What this task involves » Set the data down exactly as it stands, and keep its pictures out.

[Saved data entries]

#####

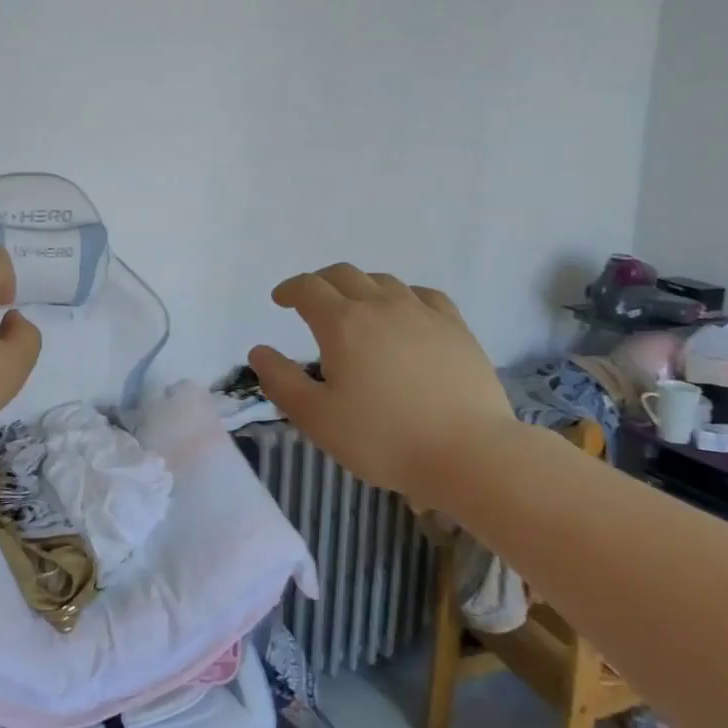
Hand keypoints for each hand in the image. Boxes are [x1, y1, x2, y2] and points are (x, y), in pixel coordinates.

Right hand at [249, 264, 514, 500]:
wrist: (468, 453)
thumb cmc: (383, 439)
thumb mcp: (317, 418)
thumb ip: (281, 381)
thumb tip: (259, 350)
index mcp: (342, 323)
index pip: (308, 288)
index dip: (289, 289)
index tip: (280, 299)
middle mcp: (380, 305)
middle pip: (344, 274)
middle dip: (321, 282)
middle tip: (312, 301)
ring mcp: (422, 312)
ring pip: (383, 281)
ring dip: (360, 286)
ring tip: (356, 308)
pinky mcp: (455, 327)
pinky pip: (423, 295)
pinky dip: (403, 296)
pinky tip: (405, 312)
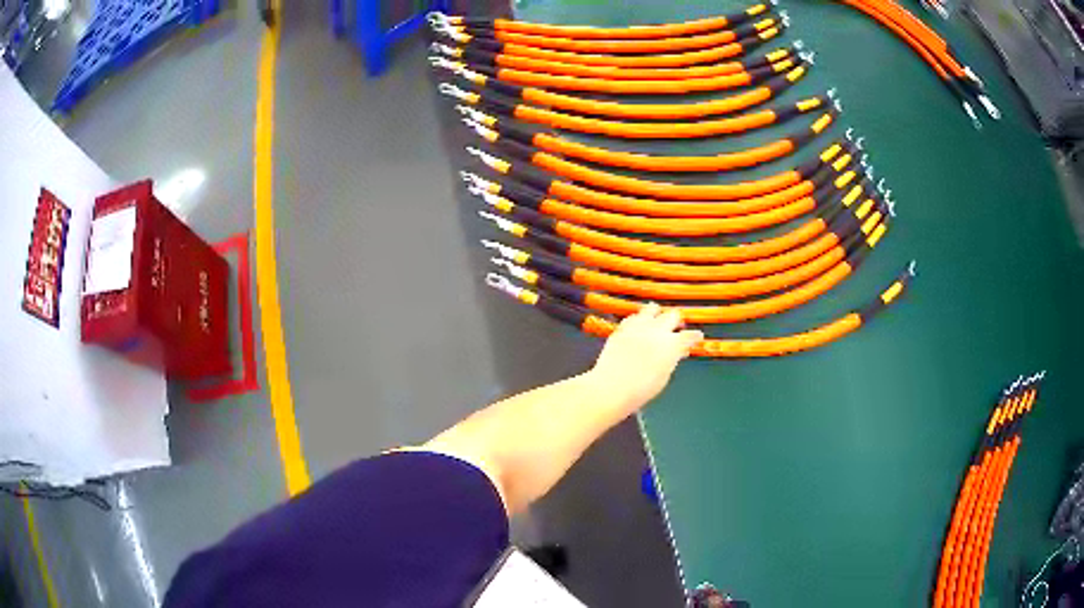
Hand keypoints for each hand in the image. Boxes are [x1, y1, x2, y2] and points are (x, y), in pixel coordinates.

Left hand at [589, 303, 702, 410]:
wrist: (612, 387)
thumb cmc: (641, 389)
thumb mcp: (663, 377)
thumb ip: (672, 360)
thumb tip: (677, 353)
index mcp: (671, 345)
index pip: (690, 335)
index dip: (695, 336)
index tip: (696, 337)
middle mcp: (657, 331)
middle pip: (673, 315)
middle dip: (676, 321)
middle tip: (676, 327)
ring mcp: (638, 327)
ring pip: (652, 309)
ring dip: (657, 314)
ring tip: (656, 321)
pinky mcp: (622, 328)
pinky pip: (634, 317)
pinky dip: (639, 320)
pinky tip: (638, 326)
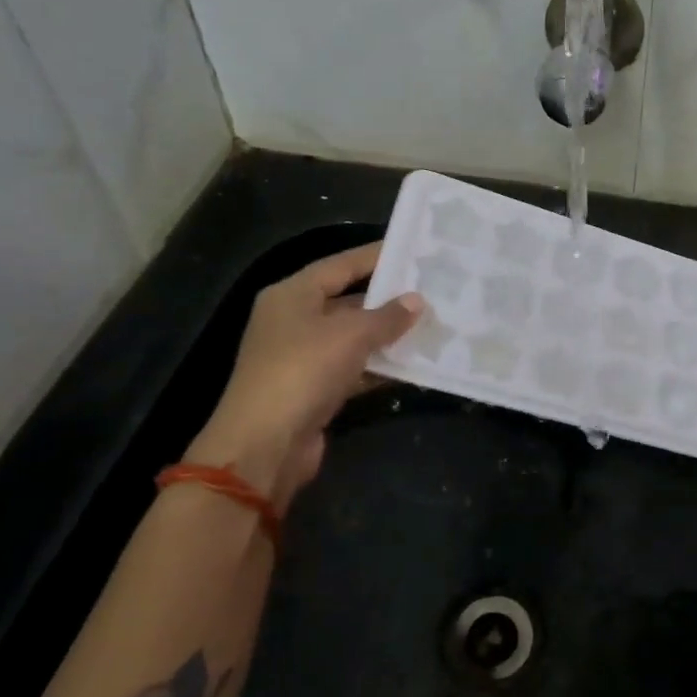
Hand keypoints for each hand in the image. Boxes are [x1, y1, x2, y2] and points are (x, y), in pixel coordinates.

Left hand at [183, 243, 422, 501]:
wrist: (265, 445)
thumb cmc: (303, 371)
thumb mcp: (351, 335)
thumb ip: (387, 316)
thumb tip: (417, 301)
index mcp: (292, 295)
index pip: (340, 265)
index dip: (376, 256)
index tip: (413, 250)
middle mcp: (293, 320)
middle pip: (347, 300)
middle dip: (388, 299)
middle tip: (431, 290)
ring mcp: (302, 357)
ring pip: (353, 337)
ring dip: (388, 335)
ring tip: (432, 325)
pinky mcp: (314, 389)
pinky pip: (354, 368)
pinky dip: (380, 367)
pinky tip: (414, 364)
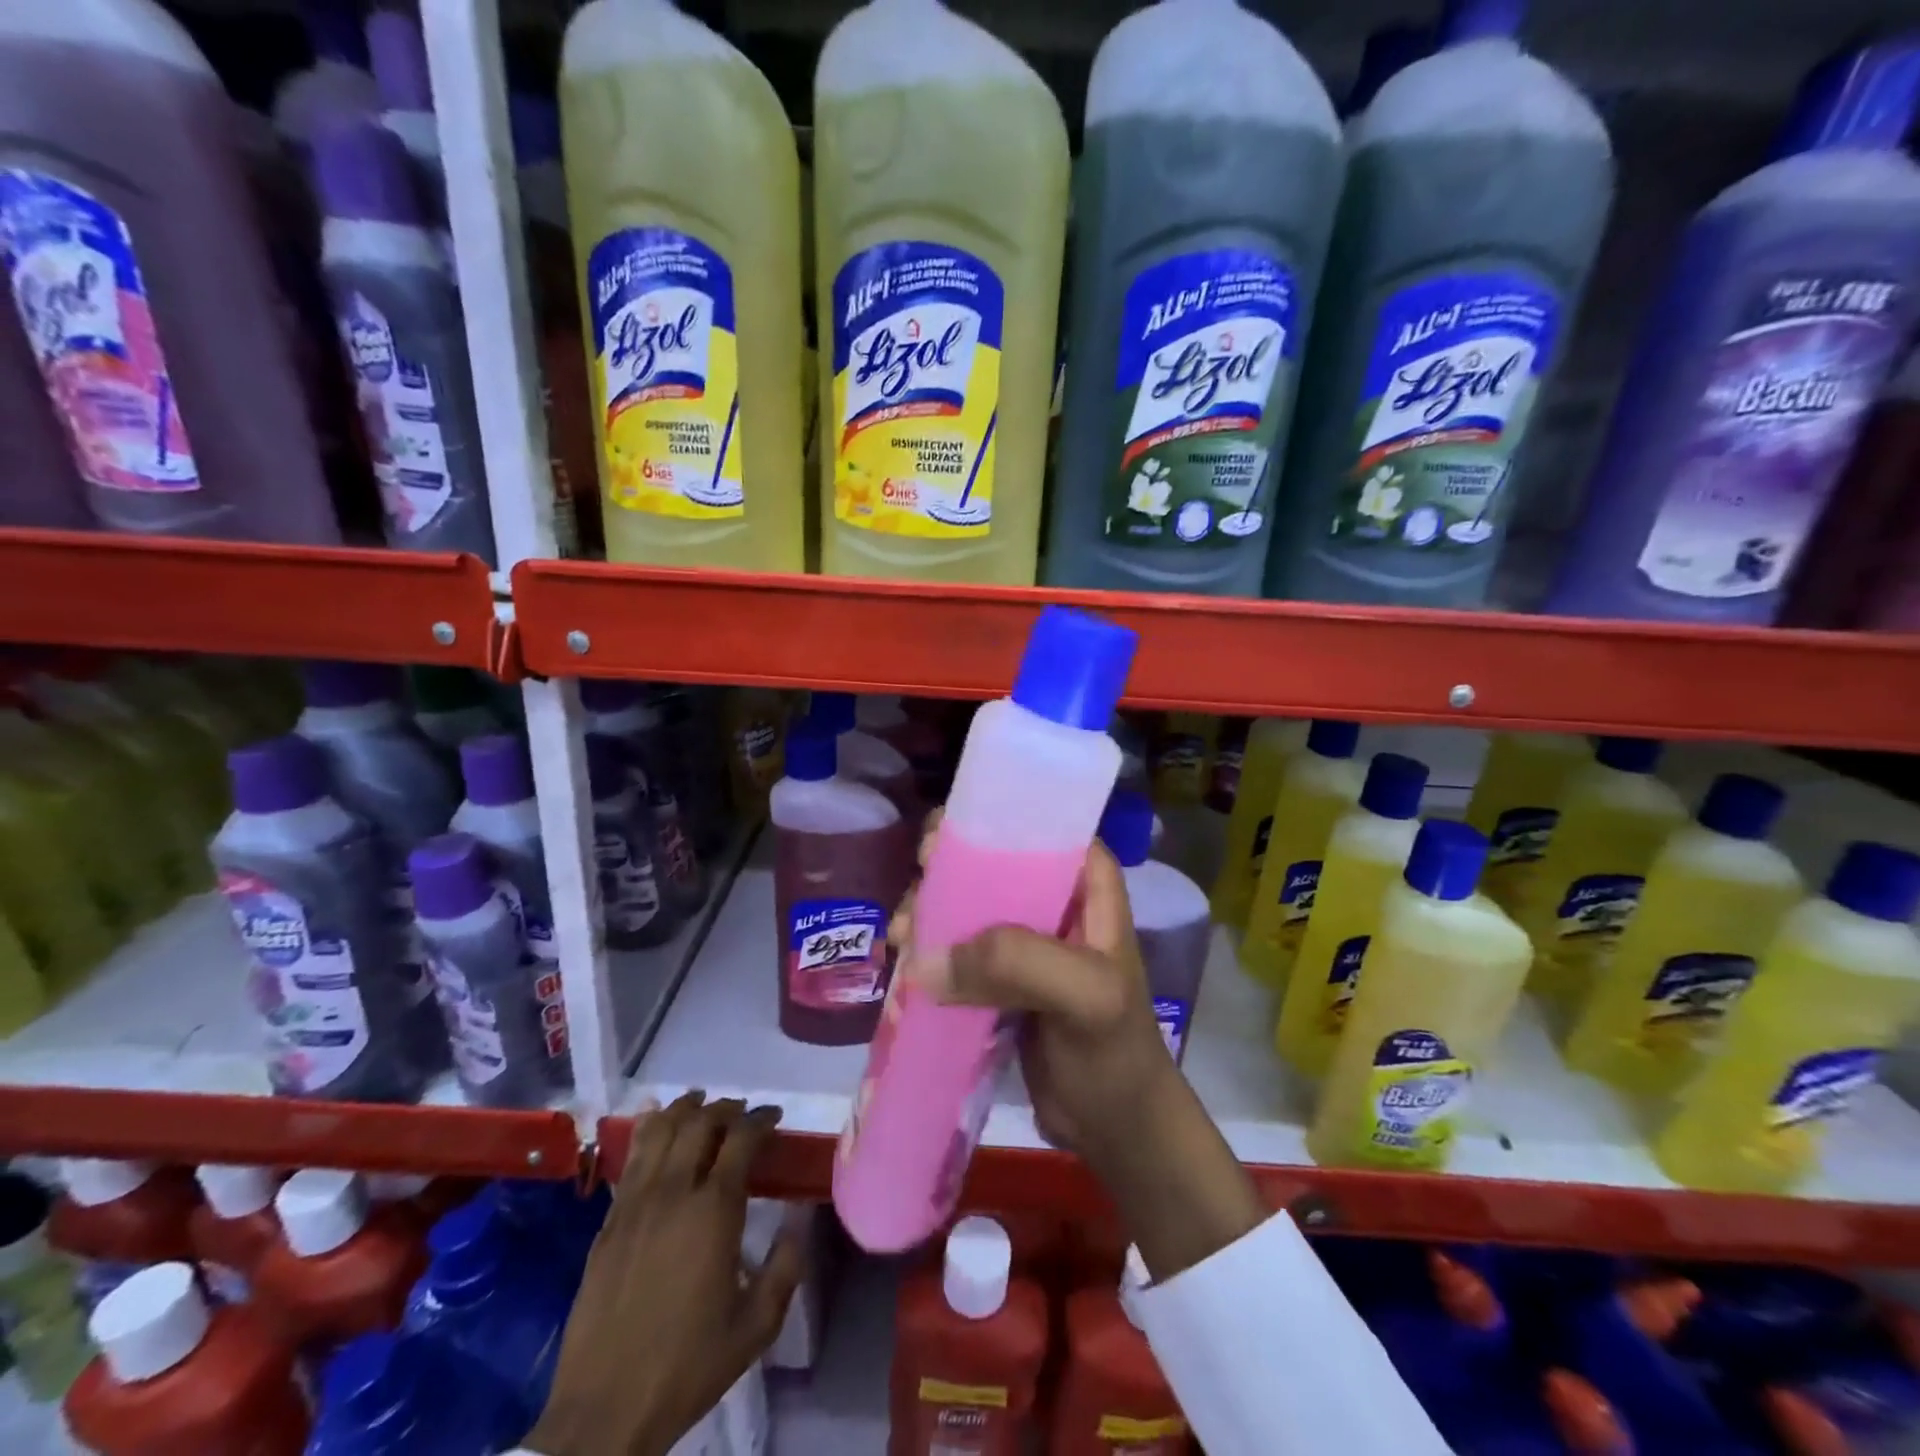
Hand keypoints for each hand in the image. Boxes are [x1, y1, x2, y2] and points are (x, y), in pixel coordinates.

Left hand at [525, 1095, 805, 1455]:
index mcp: (714, 1210)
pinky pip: (631, 1157)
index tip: (774, 1116)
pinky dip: (649, 1130)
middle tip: (742, 1114)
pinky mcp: (608, 1221)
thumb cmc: (687, 1366)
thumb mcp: (756, 1326)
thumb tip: (799, 1220)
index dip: (761, 1118)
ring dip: (686, 1109)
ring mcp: (635, 1203)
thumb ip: (786, 1267)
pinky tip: (656, 1125)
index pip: (742, 1138)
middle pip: (701, 1122)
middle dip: (727, 1108)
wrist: (603, 1413)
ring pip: (661, 1130)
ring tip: (701, 1105)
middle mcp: (674, 1191)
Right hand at [892, 815, 1265, 1282]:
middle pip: (987, 862)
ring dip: (928, 916)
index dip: (983, 824)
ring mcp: (1022, 939)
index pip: (1033, 827)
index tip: (934, 846)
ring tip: (901, 943)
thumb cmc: (1115, 1052)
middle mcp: (1051, 898)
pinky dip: (928, 953)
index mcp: (1085, 881)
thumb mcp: (1085, 996)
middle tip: (913, 908)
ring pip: (965, 905)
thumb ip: (1016, 962)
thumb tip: (923, 962)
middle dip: (942, 876)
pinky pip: (956, 949)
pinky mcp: (998, 977)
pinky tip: (903, 967)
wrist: (1115, 1128)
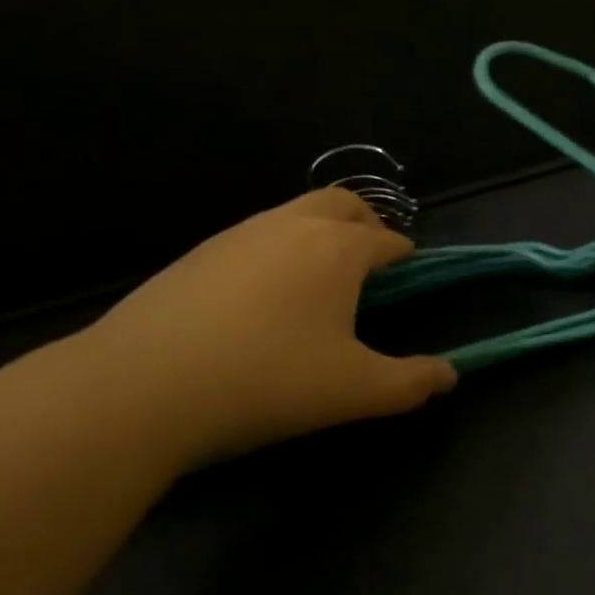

#####

Answer space »
Hand keypoints for each hand in the image. Boxes are [x1, y1, x2, y2] and points are (x, y), in pixel coordinates.

Right hand at [249, 264, 514, 500]:
wrist: (468, 453)
thumb cmc: (383, 439)
thumb mcp: (317, 418)
thumb ip: (281, 381)
thumb tip: (259, 350)
index mcp: (342, 323)
index pip: (308, 288)
index dip: (289, 289)
index tip: (280, 299)
middle mcp: (380, 305)
middle pip: (344, 274)
middle dip: (321, 282)
middle tip: (312, 301)
ring mcp: (422, 312)
ring pip: (383, 281)
ring dip: (360, 286)
ring tip: (356, 308)
pinky mcp: (455, 327)
pinky pip: (423, 295)
pinky dip: (403, 296)
pinky tip: (405, 312)
Hand keypoints for each hand in the image. Boxes are [x1, y1, x2, y2] and points are (x, y), in pixel coordinates.

Left hand at [589, 303, 702, 410]:
wrist: (612, 387)
thumb cmc: (641, 389)
thumb mcp: (663, 377)
thumb ip: (672, 360)
thumb tip: (677, 353)
index mcp: (671, 345)
index pip: (690, 335)
index dip: (695, 336)
index tip: (696, 337)
middle mcp: (657, 331)
middle pip: (673, 315)
middle dip: (676, 321)
middle tip: (676, 327)
ring mcp: (638, 327)
ring pip: (652, 309)
ring dip: (657, 314)
ring tip: (656, 321)
pinky mcp: (622, 328)
pinky pip: (634, 317)
pinky dip: (639, 320)
pinky tip: (638, 326)
Hand keypoints for each hand in the image. Boxes are [x1, y1, x2, y2] and points are (x, y), in pixel coordinates.

Left hand at [183, 243, 422, 501]:
wrist: (265, 445)
thumb cmc: (303, 371)
thumb mcp: (351, 335)
thumb ip: (387, 316)
thumb tip: (417, 301)
index mcp: (292, 295)
index pip: (340, 265)
index dip: (376, 256)
index tip: (413, 250)
middle mcp: (293, 320)
middle pip: (347, 300)
middle dip: (388, 299)
middle tip: (431, 290)
ring mcp: (302, 357)
ring pip: (353, 337)
ring dip: (388, 335)
ring tip: (432, 325)
pinky mcp: (314, 389)
pinky pip: (354, 368)
pinky dip: (380, 367)
pinky tip: (414, 364)
Hand keypoints for each hand in the image. Boxes are [x1, y1, x2, y2] and points are (x, y), in pixel coordinates.

Left hand at [525, 1095, 805, 1455]:
index mcp: (714, 1210)
pinky pip: (631, 1157)
index tip: (774, 1116)
pinky dip: (649, 1130)
middle tip: (742, 1114)
pinky mcp: (608, 1221)
thumb cmc: (687, 1366)
thumb mcp: (756, 1326)
thumb tip: (799, 1220)
index dip: (761, 1118)
ring dip: (686, 1109)
ring mcp: (635, 1203)
thumb ip: (786, 1267)
pinky tip: (656, 1125)
index pip: (742, 1138)
middle pip: (701, 1122)
middle dip: (727, 1108)
wrist: (603, 1413)
ring pip: (661, 1130)
ring tip: (701, 1105)
middle mcp: (674, 1191)
Right hand at [892, 815, 1265, 1282]:
middle pip: (987, 862)
ring dip: (928, 916)
index dip: (983, 824)
ring mcp: (1022, 939)
index pip: (1033, 827)
index tip: (934, 846)
ring tip: (901, 943)
thumb cmc: (1115, 1052)
middle mcp: (1051, 898)
pinky dip: (928, 953)
index mcp: (1085, 881)
thumb mcp: (1085, 996)
middle tip: (913, 908)
ring pip: (965, 905)
thumb ip: (1016, 962)
thumb tip: (923, 962)
middle dip: (942, 876)
pinky pip: (956, 949)
pinky mcp: (998, 977)
pinky tip: (903, 967)
wrist: (1115, 1128)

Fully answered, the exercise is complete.